Sebab-sebab diharamkannya riba

Ada banyak sekali alasan mengapa praktek riba diharamkan, beberapa diantaranya ialah sebagai berikut:

  1. Riba itu mengharuskan orang yang mengambil harta orang lain tanpa ganti. Sebab orang yang menjual satu dirham dengan dua dirham misalnya, baik dengan cara kontan atau kredit maka dia telah mendapat tambahan satu dirham tanpa ada pengganti. Ini adalah haram.
  2. Diharamkan riba karena menghambat manusia untuk usaha dagang. Karena kalau pemilik uang mendapat kesempatan mendapatkan akad riba, menjadi mudahlah baginya mengeruk keuntungan tanpa susah payah. Ini akan membuat terhentinya manfaat-manfaat manusia dengan adanya perdagangan dan mencari keuntungan.
  3. Riba menyebabkan adanya berbuat kebajikan di antara sesama manusia dengan hutang piutang menjadi hilang. Tetapi setelah diharamkan riba jiwa-jiwa manusia ini akan dengan senang hati memberi hutang uang kepada orang yang menghajatkan, dan anya mengambil kembali dengan jumlah yang sama karena menginginkan pahala dari Allah swt.
  4. Keharaman riba telah ditetapkan oleh dalil Nash, dan tidak semua hukum yang ditentukan Allah harus diketahui hikmahnya bagi manusia. Jadi wajib ditegaskan tentang keharaman riba walaupun kita belum mengetahui segi hikmahnya. Ini adalah suatu penegasan bahwa dalil Nash membatalkan dalil qiyas. Karena dalil Nash itu menentukan bahwa yang dihalalkan atau diharamkan Allah adalah sebagai dalil atas batalnya qiyas para ulama.

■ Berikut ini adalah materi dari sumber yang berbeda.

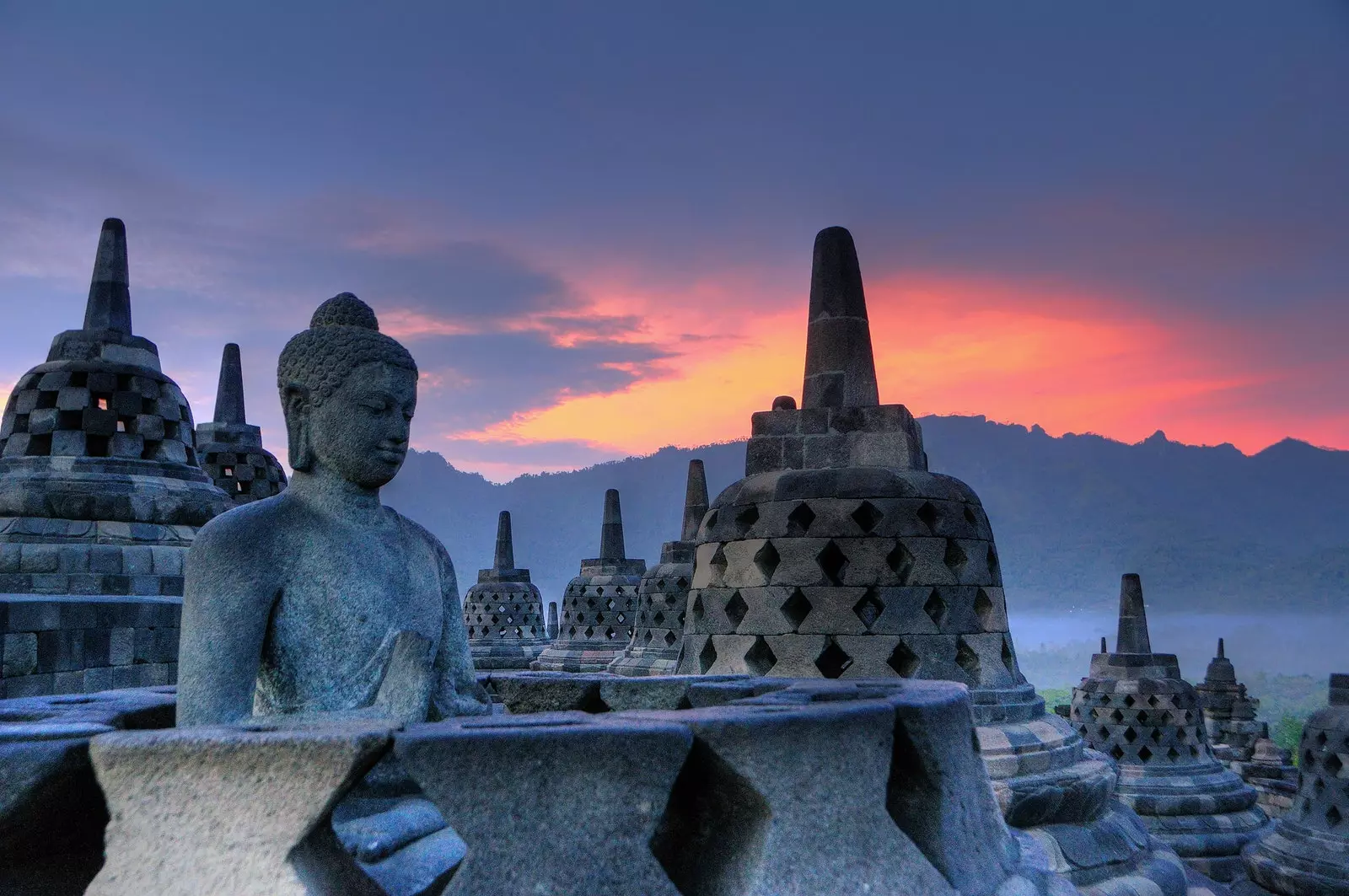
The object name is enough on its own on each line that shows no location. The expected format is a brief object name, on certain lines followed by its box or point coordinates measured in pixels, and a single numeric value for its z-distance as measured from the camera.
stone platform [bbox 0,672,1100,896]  1.82
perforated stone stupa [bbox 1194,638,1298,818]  20.27
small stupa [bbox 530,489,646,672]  16.67
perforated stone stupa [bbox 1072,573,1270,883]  12.52
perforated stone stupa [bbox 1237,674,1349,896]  10.10
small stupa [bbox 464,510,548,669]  19.03
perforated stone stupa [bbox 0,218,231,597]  8.73
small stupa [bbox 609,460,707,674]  13.72
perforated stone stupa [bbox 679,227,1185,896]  5.74
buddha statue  2.44
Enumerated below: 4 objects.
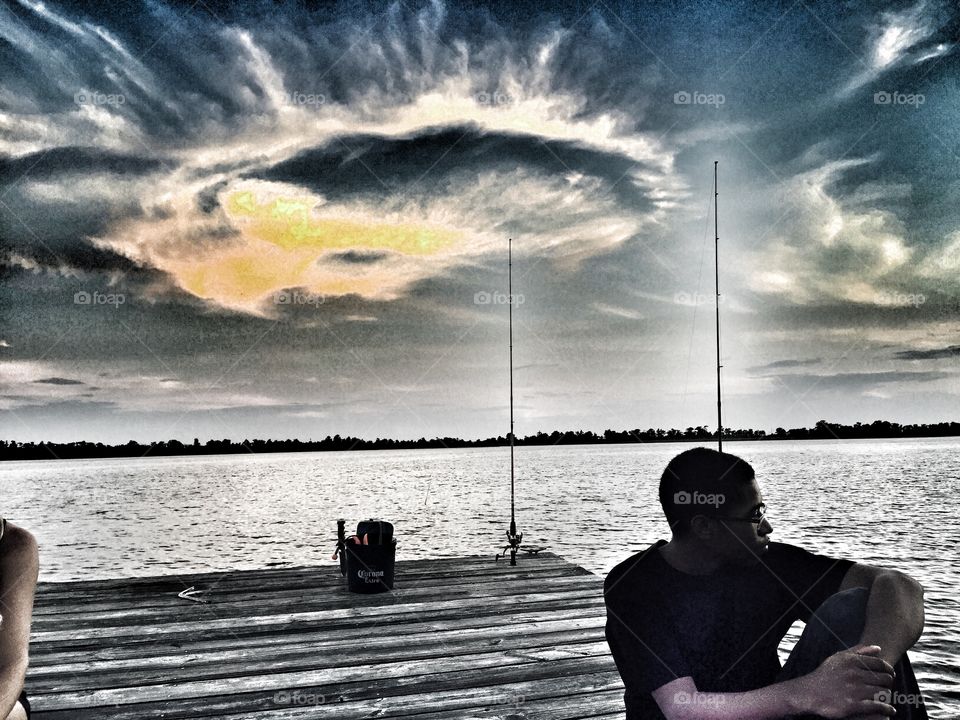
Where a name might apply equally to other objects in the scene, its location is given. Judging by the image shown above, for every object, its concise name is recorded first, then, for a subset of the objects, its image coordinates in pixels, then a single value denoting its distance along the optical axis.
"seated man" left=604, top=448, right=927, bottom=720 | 1.48
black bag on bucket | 5.11
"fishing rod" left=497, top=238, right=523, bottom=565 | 6.22
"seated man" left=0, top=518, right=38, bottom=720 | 1.60
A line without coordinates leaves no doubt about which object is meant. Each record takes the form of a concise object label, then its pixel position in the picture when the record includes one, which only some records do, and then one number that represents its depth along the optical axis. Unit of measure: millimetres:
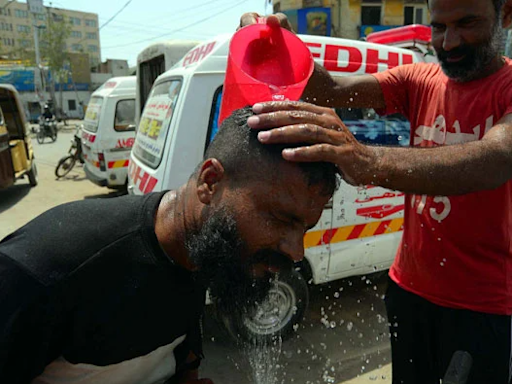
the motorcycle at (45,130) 21219
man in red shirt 1417
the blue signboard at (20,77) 37906
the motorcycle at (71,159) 11633
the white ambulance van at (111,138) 8453
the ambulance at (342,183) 3320
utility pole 25214
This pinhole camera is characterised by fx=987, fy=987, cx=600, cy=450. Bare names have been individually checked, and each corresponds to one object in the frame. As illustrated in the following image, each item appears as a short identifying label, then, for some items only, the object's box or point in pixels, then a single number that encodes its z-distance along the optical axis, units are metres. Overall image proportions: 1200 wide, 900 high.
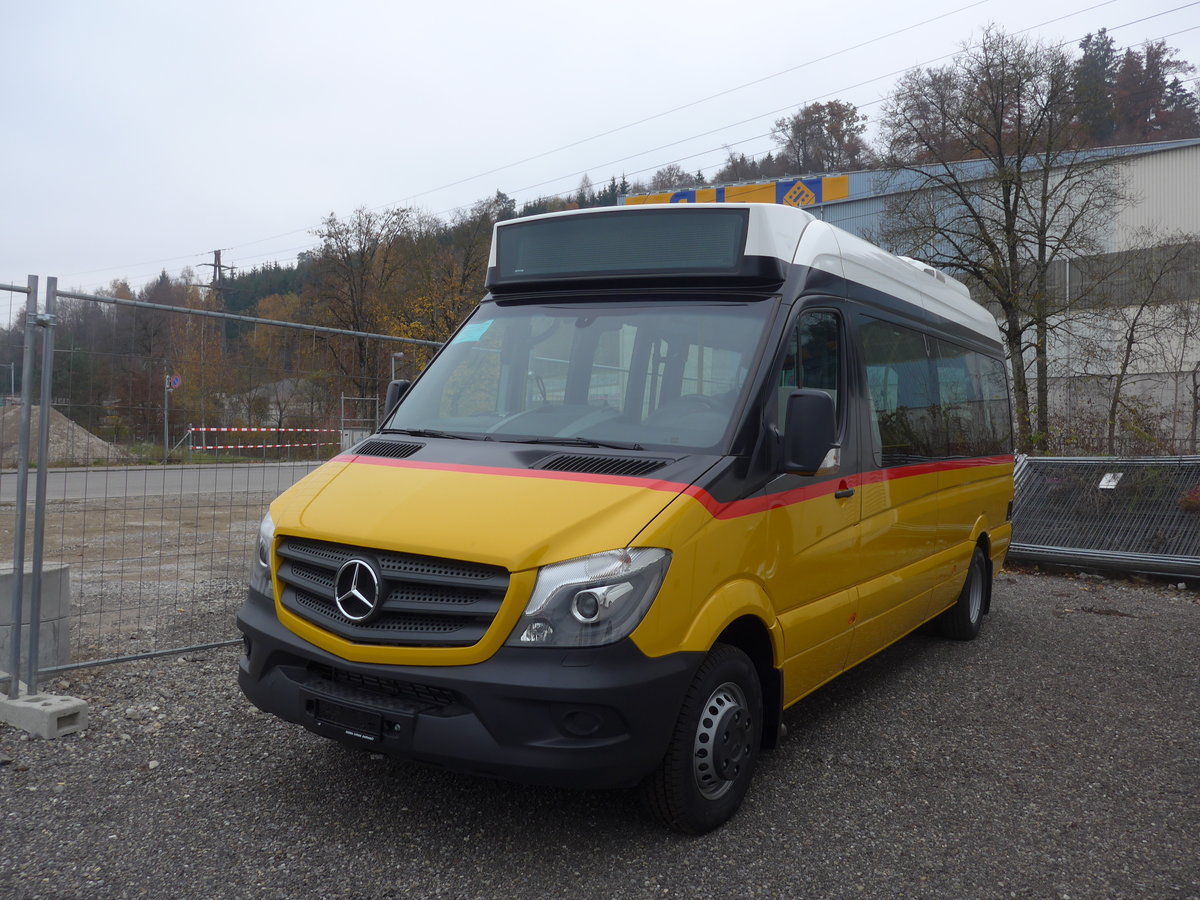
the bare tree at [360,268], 45.97
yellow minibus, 3.46
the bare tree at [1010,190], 22.52
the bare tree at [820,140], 49.03
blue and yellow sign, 41.28
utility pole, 58.47
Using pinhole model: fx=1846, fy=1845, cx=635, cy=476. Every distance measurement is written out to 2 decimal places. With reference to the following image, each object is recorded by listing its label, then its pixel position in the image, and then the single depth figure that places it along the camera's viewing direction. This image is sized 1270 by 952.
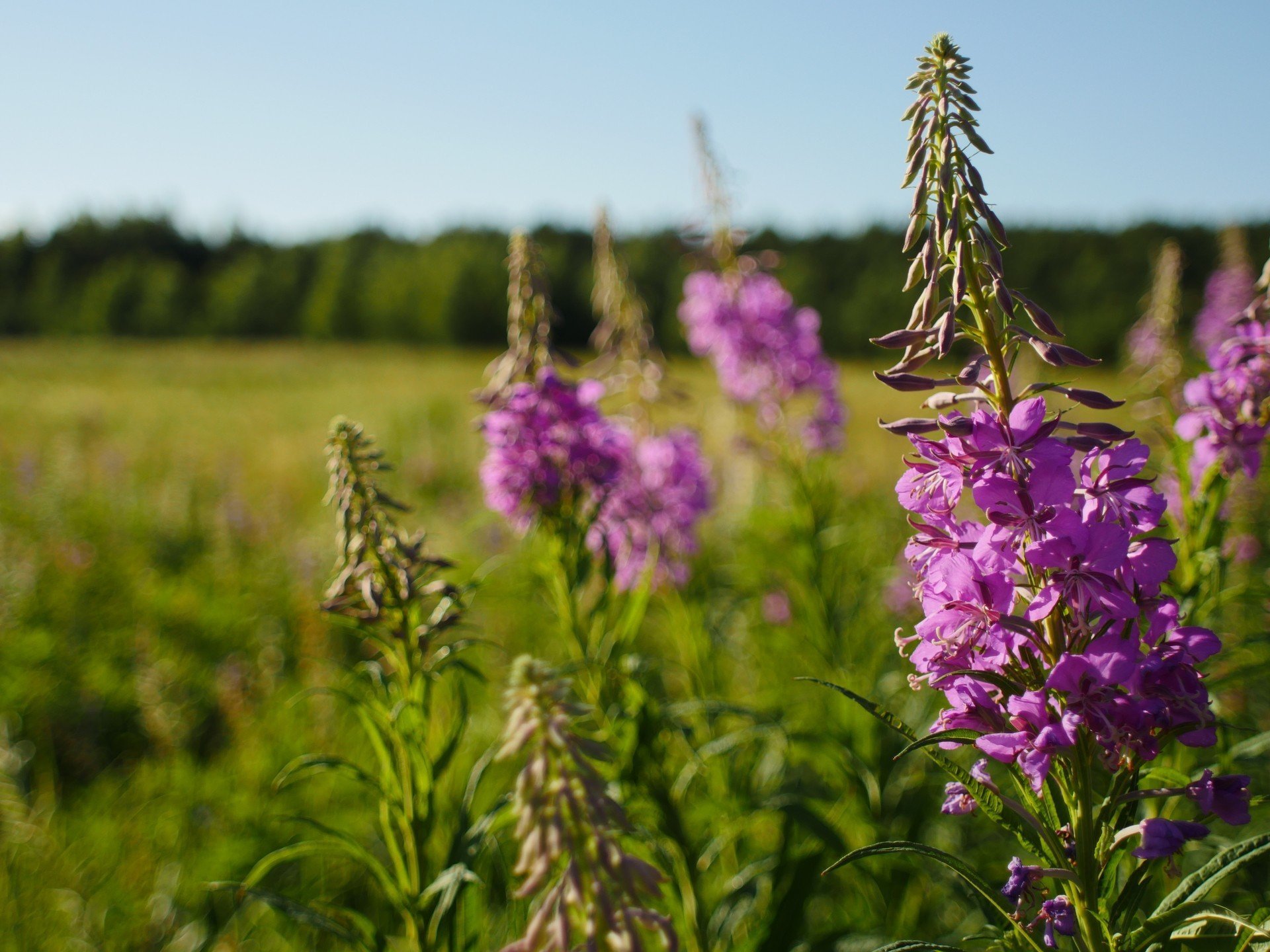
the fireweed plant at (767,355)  0.96
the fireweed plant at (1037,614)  0.49
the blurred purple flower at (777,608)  1.20
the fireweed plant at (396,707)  0.58
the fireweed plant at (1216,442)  0.58
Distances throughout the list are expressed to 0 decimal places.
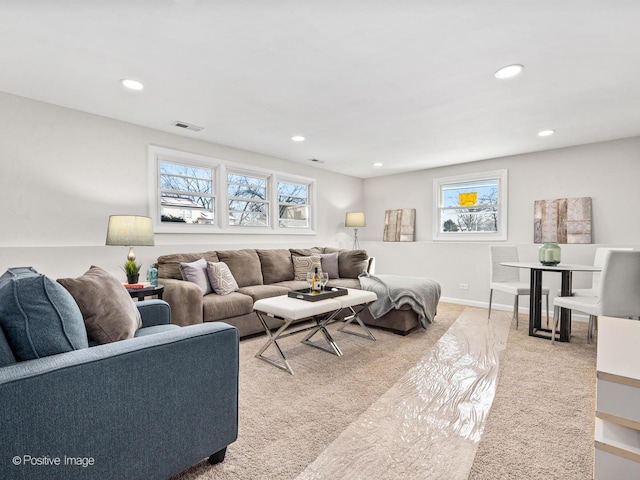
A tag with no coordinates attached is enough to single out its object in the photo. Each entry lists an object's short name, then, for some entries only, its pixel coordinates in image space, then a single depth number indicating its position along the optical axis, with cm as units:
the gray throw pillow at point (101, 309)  155
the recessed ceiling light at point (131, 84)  266
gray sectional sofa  314
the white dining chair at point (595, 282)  361
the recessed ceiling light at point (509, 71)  241
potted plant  316
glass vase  362
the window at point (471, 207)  516
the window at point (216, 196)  401
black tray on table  289
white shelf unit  121
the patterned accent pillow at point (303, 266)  469
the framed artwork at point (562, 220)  435
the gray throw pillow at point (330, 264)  484
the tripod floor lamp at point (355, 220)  607
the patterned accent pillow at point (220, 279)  363
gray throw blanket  364
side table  297
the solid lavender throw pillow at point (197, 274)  353
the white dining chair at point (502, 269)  431
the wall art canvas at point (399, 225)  605
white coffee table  260
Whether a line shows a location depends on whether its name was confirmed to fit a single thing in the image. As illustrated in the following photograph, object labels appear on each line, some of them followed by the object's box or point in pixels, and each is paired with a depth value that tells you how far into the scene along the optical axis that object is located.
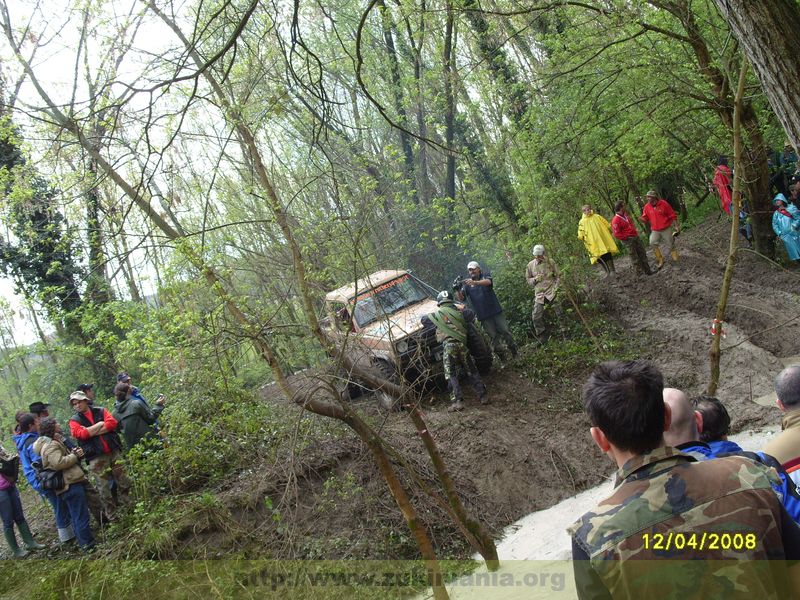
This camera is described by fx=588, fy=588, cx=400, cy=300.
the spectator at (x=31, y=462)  6.69
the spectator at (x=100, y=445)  6.88
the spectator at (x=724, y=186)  11.59
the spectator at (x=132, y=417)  7.40
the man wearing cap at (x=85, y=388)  7.52
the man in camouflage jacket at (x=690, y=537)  1.56
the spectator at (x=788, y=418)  2.65
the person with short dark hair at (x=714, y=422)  2.78
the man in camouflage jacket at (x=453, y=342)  8.69
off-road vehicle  8.92
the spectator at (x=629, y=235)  12.05
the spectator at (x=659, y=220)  12.24
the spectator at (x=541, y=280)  10.30
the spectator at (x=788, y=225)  10.40
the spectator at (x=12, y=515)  7.02
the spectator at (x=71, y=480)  6.44
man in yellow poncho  11.73
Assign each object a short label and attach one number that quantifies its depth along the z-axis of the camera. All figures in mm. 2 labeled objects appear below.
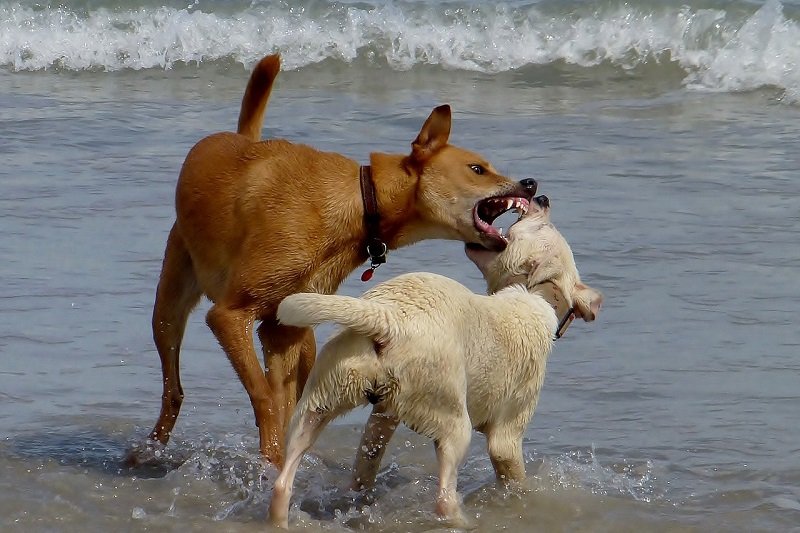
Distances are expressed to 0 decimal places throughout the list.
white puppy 9070
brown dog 10562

Dari Ubadah bin Ash-Shamit, dia berkata bahwa Nabi Muhammad pernah bersabda, “Janganlah kamu menjual emas dengan emas, perak dengan perak, gandum dengan gandum, gandum sya’ir dengan gandum sya’ir, kurma dengan kurma, dan garam dengan garam kecuali dengan persamaan, ujud barang dengan ujud barang dan dengan serah terima, terserah kehendakmu tentang kelebihannya.”

RIba

Karena kelebihannya bukanlah riba, disebabkan tidak sejenis. Perhatikanlah dan jangan lengah. Semua barang yang telah diterangkan oleh dalil Nash atas keharaman ribanya, jika dengan cara ditimbang maka untuk mengetahui persamaannya juga harus dengan ditimbang untuk selamanya, seperti gandum, sya’ir dan kurma.

Jika dengan cara ditakar maka juga harus dengan ditakar untuk selamanya, seperti emas dan perak. Walaupun seandainya umumnya manusia (Uruf) memperlakukan sebaliknya. Karena Nash adalah dalil Qath’i (pasti) dan lebih kuat daripada Uruf. Dalil yang lebih kuat tidak boleh ditinggalkan dengan dalil yang lebih rendah.

Adapun barang-barang yang tidak ada dalil Nashnya tetapi ada ribanya, maka dikembalikan kepada Uruf manusia, seperti barang-barang selain enam yang disebutkan dalam sabda Nabi, “Janganlah kamu menjual emas dengan emas, dan seterusnya.”